Another new inspection success video tip uploaded: Inspection fee calculator.

Very good, Nick!

I charged $19.00 less than the calculator last Friday for a 2,709 s.f. building.
Good estimator Nick.

Low-baller. :stuck_out_tongue:


Pretty cool. I just did a few tests and used the tool to price up the last 3 inspections I have done and priced using my own “Algorithm”. I was surprised of how close this calculator is. In fact all 3 were withing a variance of 40 bucks of my prices… Nice tool Nick.


You have to set it up first by adjusting the lower shaded area and running some hypothetical inspection jobs through it until it represents your fee structure. Then you can turn your phone over to your spouse or an employee or even an answering service and they can offer free estimates that are perfectly in line with how you would bid the job.

Note: If you are a franchise that pays a fee based on gross sales, you want to raise your base rate up high in the shaded area so that you are doing fewer, but higher profit margin inspection projects. If you don’t understand the math behind this advise, just post here and I’ll explain it in more detail.

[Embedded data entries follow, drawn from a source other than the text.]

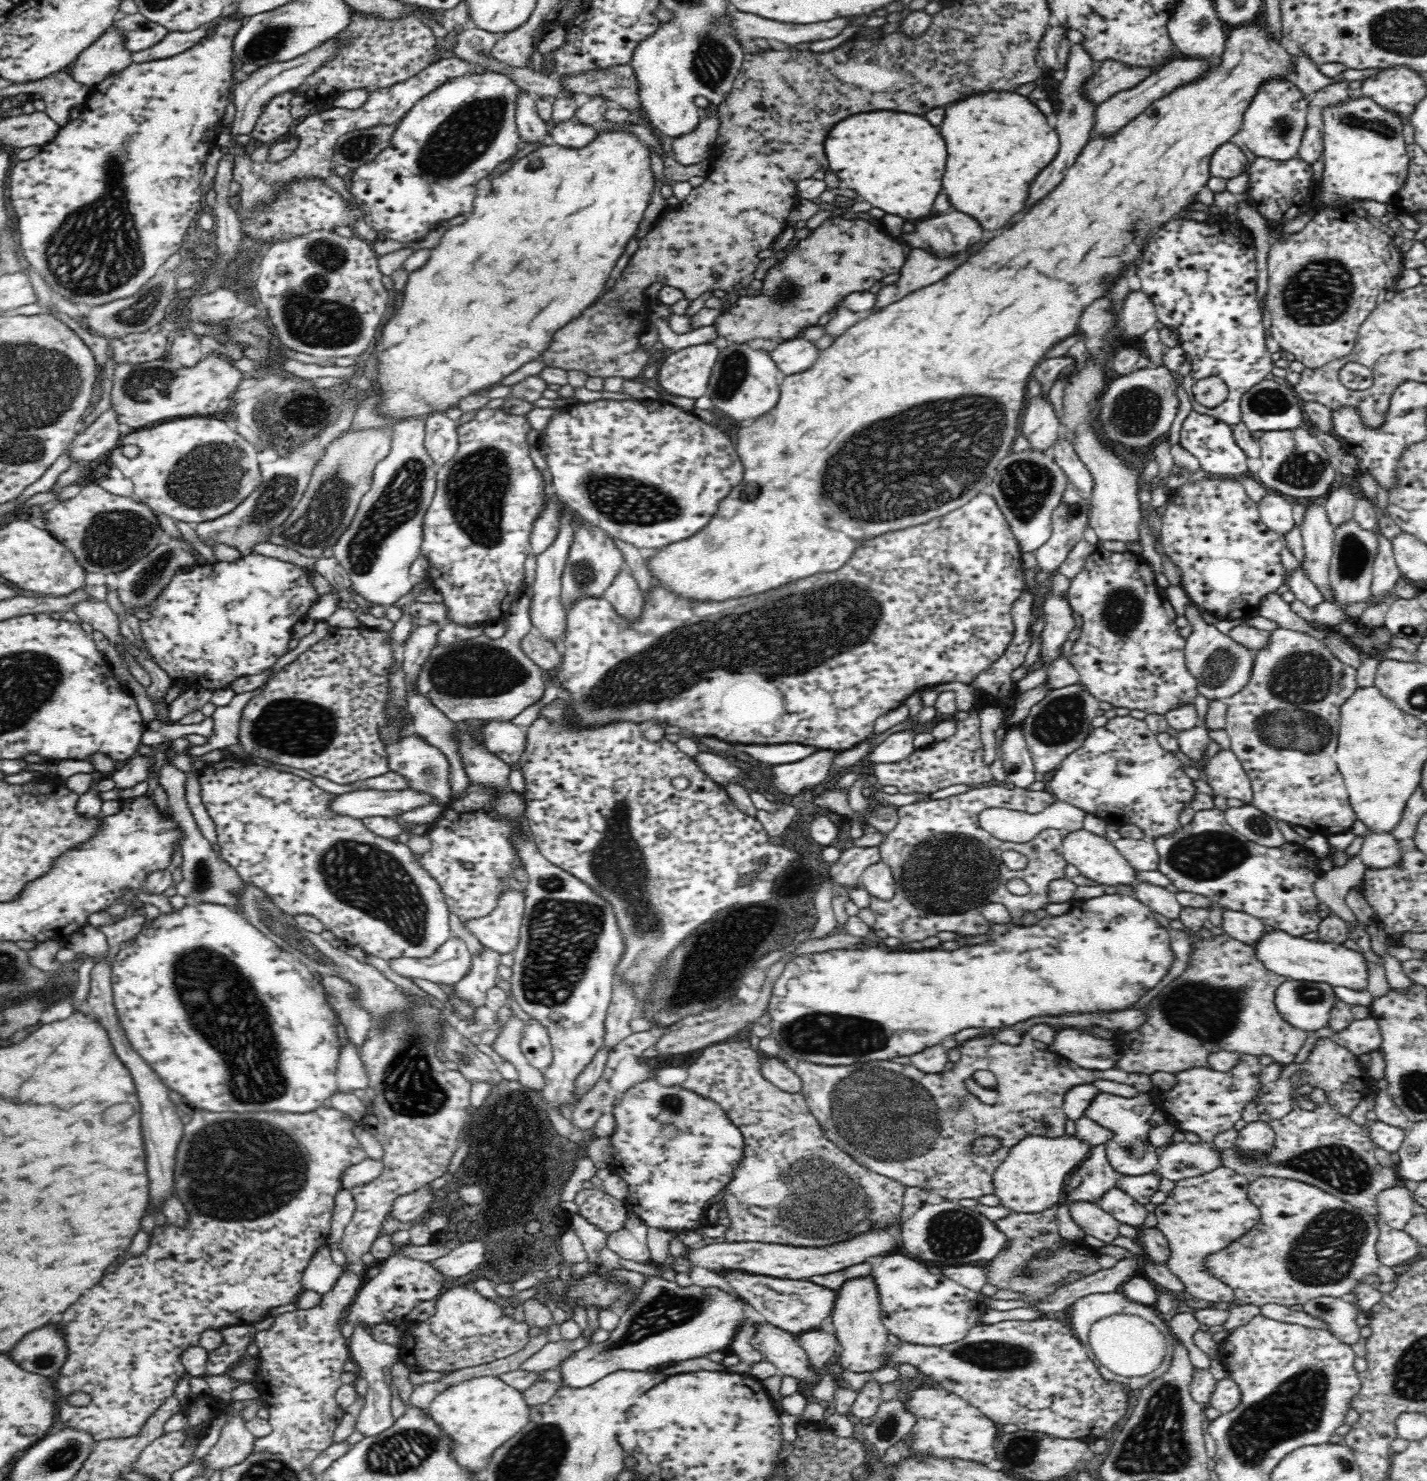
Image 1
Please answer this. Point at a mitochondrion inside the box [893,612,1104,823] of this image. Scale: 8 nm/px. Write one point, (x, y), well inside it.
(1060, 722)

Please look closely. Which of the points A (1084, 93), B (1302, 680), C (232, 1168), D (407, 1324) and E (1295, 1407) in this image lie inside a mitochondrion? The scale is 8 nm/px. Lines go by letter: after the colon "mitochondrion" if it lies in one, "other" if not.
A: other
B: mitochondrion
C: mitochondrion
D: other
E: mitochondrion

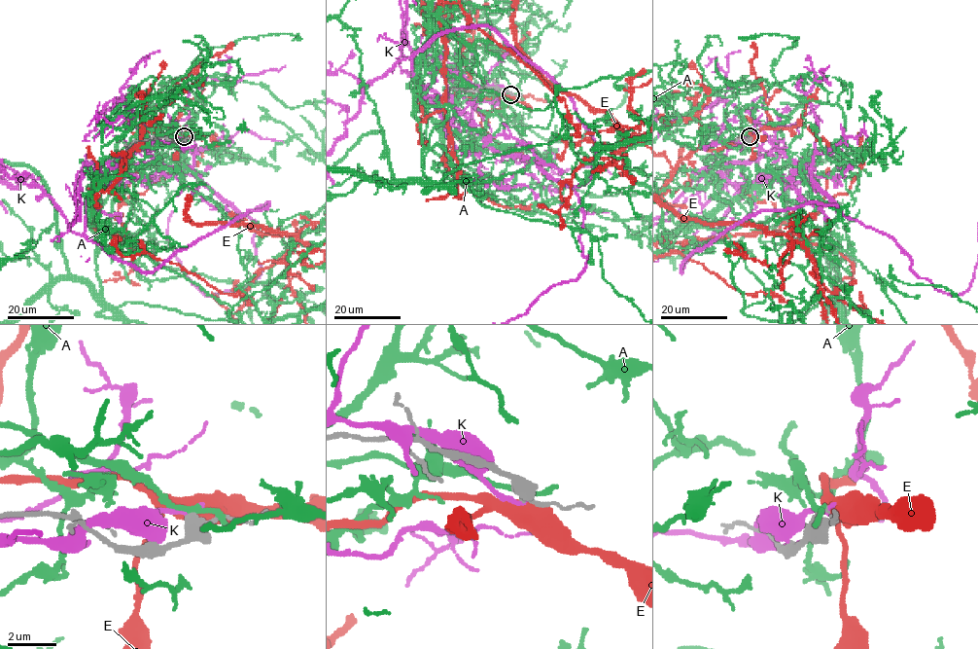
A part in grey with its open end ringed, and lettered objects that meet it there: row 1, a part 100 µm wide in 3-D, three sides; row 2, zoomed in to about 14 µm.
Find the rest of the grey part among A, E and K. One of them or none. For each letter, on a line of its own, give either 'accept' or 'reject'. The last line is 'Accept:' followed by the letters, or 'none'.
A: reject
E: accept
K: reject
Accept: E

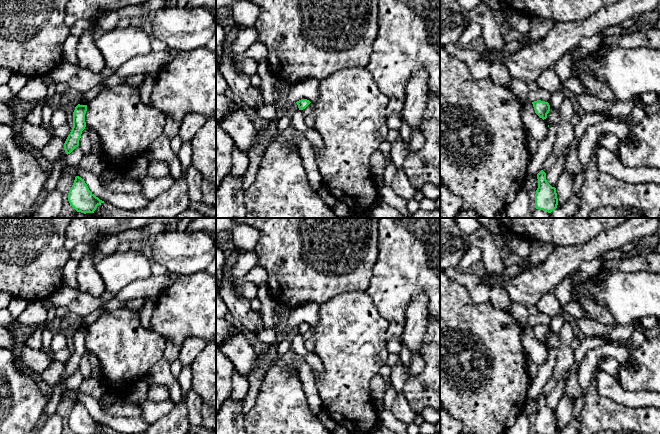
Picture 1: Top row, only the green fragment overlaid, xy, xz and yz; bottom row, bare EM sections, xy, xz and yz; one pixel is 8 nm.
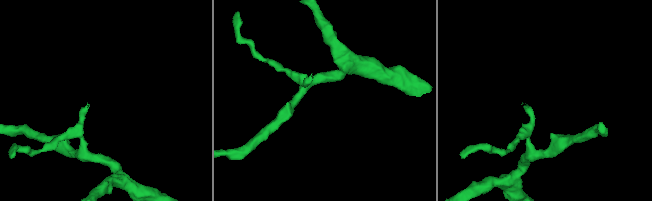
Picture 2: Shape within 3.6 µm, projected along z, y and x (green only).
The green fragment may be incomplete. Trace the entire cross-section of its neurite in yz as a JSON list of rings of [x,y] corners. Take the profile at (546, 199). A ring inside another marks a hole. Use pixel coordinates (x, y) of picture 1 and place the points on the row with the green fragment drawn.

Nick I totally understand the math behind this line of thinking, but one also needs to consider that “Most” potential clients especially the ones that are asking for quotes rather than what you have to offer more than others, won’t pay a higher price just because you need a larger profit margin.


Correct. That’s the mathematical problem with franchises that charge monthly fees based on gross sales. The math rewards the franchisee to chase only the higher margin projects, even when he/she isn’t busy, rather than price pointing his/her local market correctly.

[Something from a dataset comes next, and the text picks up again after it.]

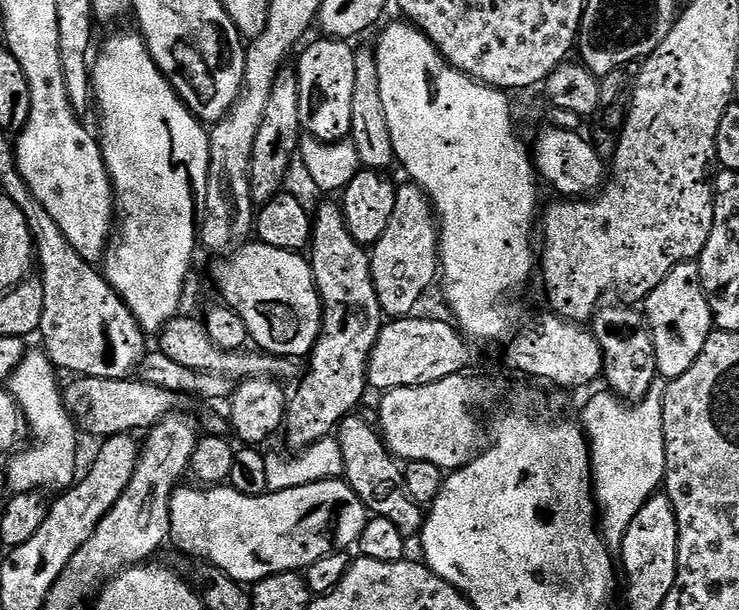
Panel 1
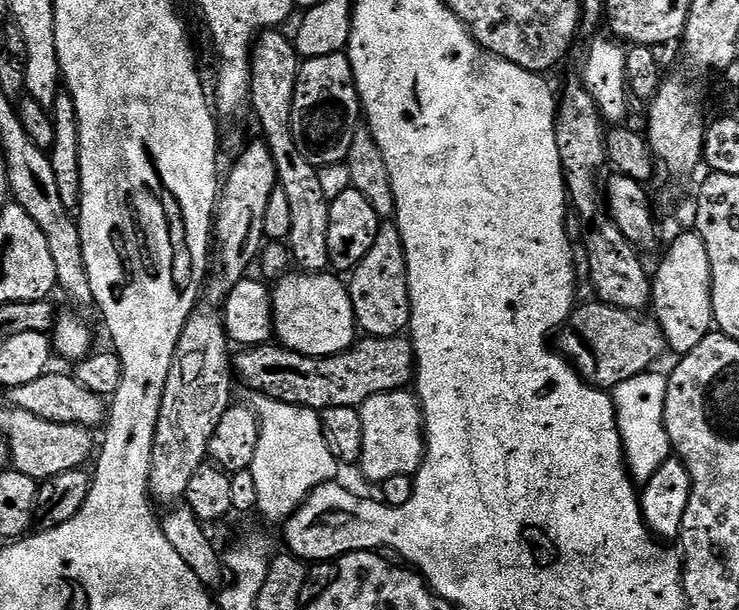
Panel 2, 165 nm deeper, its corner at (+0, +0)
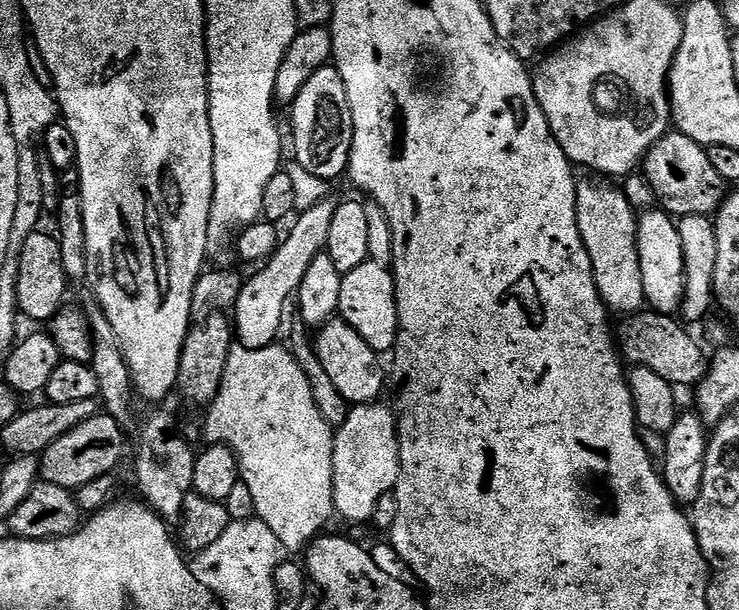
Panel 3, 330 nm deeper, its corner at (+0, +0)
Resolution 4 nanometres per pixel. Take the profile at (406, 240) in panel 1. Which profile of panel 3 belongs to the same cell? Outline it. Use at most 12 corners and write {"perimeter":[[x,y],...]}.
{"perimeter":[[391,267],[342,275],[339,319],[377,354],[398,338]]}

I’ll do a little chalkboard example for franchisees. These aren’t actual numbers, but rather round numbers I picked solely for demonstration purposes.

Lets assume for demonstration purposes that the cost to the inspector to do an inspection (time, mileage, risk management, overhead, marketing, etc.) is $300.

Lets also assume for demonstration purposes that the franchisee has to pay 15% of his gross sales to his franchisor.

Now, lets say that franchisee BOB does 50 jobs this month at $500. His gross sales are then $25,000. His franchise fee is 15% of that or $3,750. His net profit before paying the fee is 50 X ($500-$300) or $10,000 (remember this number, I’m going to refer to it in a minute). After paying his franchise fee he is left with $6,250 for the month.

Now, lets say that franchisee TOM does only 25 jobs but at $700. His gross sales are only $17,500 (poor Tom ;-)). His franchise fee is less, only $2,650. But like Bob, his net profit before paying the fee is 25 X ($700-300) or $10,000. After paying his franchise fee (based on gross sales), he is left with $7,350…$1,100 more than Bob.

Tom took home more money than Bob even though he had the exact same net profit as Bob.

That’s impossible! How could that be!!!??

It’s because if you own a franchise that charges you a monthly percentage based on gross sales, you should, like Tom, focus on increasing your net profits on fewer gross sales. In other words, if you own a franchise, you are financially compelled to do fewer but higher margin projects. We all should, but franchise owners are extra compelled because of the math I described above.

To me, that is why in the industry and economy a franchise is not a good thing.